Tuesday, July 21, 2009

7-23-09

Summer nights are for friends, fire flies, and flashlights

It is officially summer time.
Now, I love the cold weather but I also love the hot evenings as well. What makes me feel all warm and fuzzy is seeing the sun tuck itself behind the trees, turning the sky a calming pink-blue-gray color and the clouds slightly darker than the sky behind them.
Around this time of the evening there are a few things that I like to do. One of them is that I like to sit outside in the quiet. When I get the time to sit on the porch with a cold drink and a cigar and watch the dragonflies hunt gnats, watch the fireflies light up the wooded area around the pond and watch the sky turn from its pinkish blue to a dark purplish black, I find myself at complete peace.

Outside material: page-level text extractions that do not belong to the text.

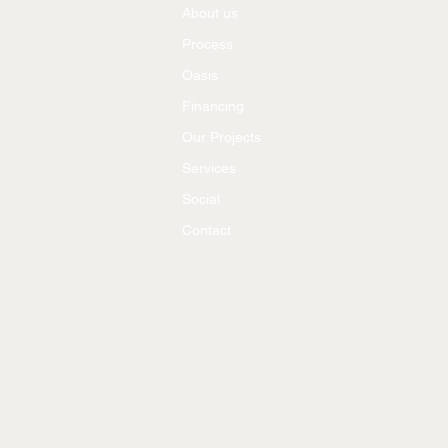
About us
Process
Oasis
Financing
Our Projects
Services
Social
Contact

When I was growing up, around the age of twelve or so, I lived outside during the summer. Really, my parents wouldn’t let me in the house at night.
No, the neighborhood kids and I would have to be dragged in or threatened with not going out the next night in order to get us inside at the end of the day... or night.

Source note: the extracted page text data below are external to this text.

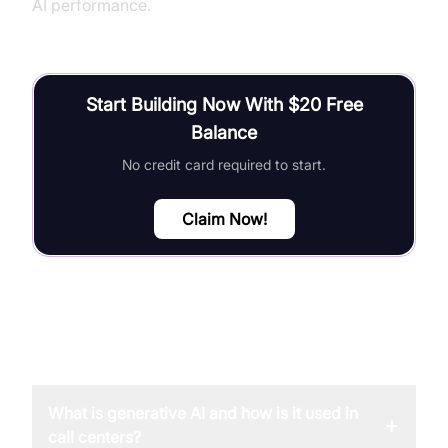
AI performance.
Start Building Now With $20 Free
Balance
No credit card required to start.
Claim Now!
FAQ
What is generative AI and how is it used in
+
call centers?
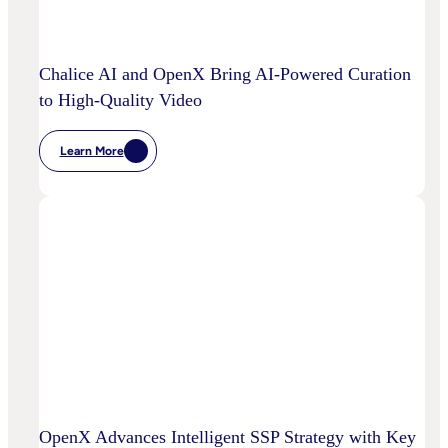
Power
Customized
Media
Decisioning
Chalice AI and OpenX Bring AI-Powered Curation
to High-Quality Video
Learn More
:
Chalice
AI
And
OpenX
Bring
AI-
Powered
Curation
To
High-
Quality
Video
OpenX Advances Intelligent SSP Strategy with Key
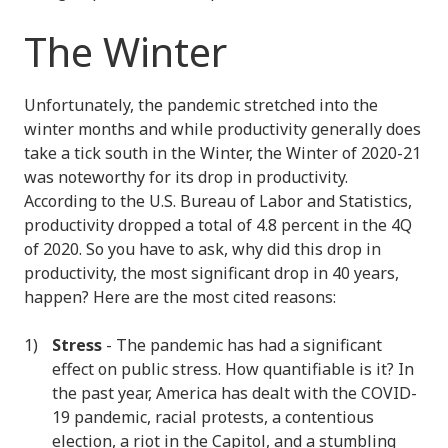
The Winter
Unfortunately, the pandemic stretched into the
winter months and while productivity generally does
take a tick south in the Winter, the Winter of 2020-21
was noteworthy for its drop in productivity.
According to the U.S. Bureau of Labor and Statistics,
productivity dropped a total of 4.8 percent in the 4Q
of 2020. So you have to ask, why did this drop in
productivity, the most significant drop in 40 years,
happen? Here are the most cited reasons:
Stress
- The pandemic has had a significant
effect on public stress. How quantifiable is it? In
the past year, America has dealt with the COVID-
19 pandemic, racial protests, a contentious
election, a riot in the Capitol, and a stumbling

I lived in a neighborhood that had, let me count, about fifteen rug-rats plus me, my brother and sister. We all ran Woodglen Drive like a gang in the Bronx back in the ’20s
After dinner and dishes, our parents would let us out for round two.
Prior to all of us having to go in for supper, we would talk and plan phase two of our summer day.
Flashlight Tag.
The sport of kings.
This was a game that required great skill, a cunning sence of strategy, and physical stamina that would rival that of a Roman gladiator.
Flashlight Tag was based on the rules of regular hide-n-seek. The only differences were that you played outside, at night, in a pitch-black yard and used a flashlight to “tag” the person. You had to call their name when you spotted them.
As soon as the fire flies started to illuminate the dark air that held the trees in their place, we would start the game.
The first person “it” was determined by a tried and true round of paper, rock, and scissors.
Everyone would then decide on a “base” and we would set the boundaries of where we could hide. The latter was a rule that no one ever seemed to abide by.
We took this game seriously. Actually, at twelve years old, we didn’t have anything else in our lives that was serious and that was the beauty of it, there was nothing serious in our lives... no cares.
When the counting started, we scattered like cockroaches in a quickly light room. Some darted for a bush, others sought refuge under a car that was parked near the woods and there were always a few weak players that would just hide close to base so that they could run and be safe as soon as the “it” person turned their back.
Not me. I would climb trees, shimmy into drainage ditches and my favorite thing to do was to scale the back of a van and then leap from the roof of the van to the roof of the garage that it was parked close to. This would allow me to quietly go from one side of the peak of the roof to the other and watch the entire game unfold without being seen.
Sometimes a friend and I would switch shirts and hats so that when the person doing the “tagging” would shine the light on us and call our name, they would have the wrong person and we would be safe.
... Sigh.
What a carefree time. I miss it.
It was a great time of my childhood. I felt so alive then.
Now when I sit on my porch and smell fresh cut grass and watch the fire flies do their illuminated dance around the pond, I often find myself looking around the yard for the best hiding spots.
As soon as Ethan and Nash are old enough, I plan on introducing them to the game that their old man was once the king of.
Although now, I doubt, you will find me climbing into the drainage ditch in the pitch black or leaping around like Spiderman, but I will know the best places to find them.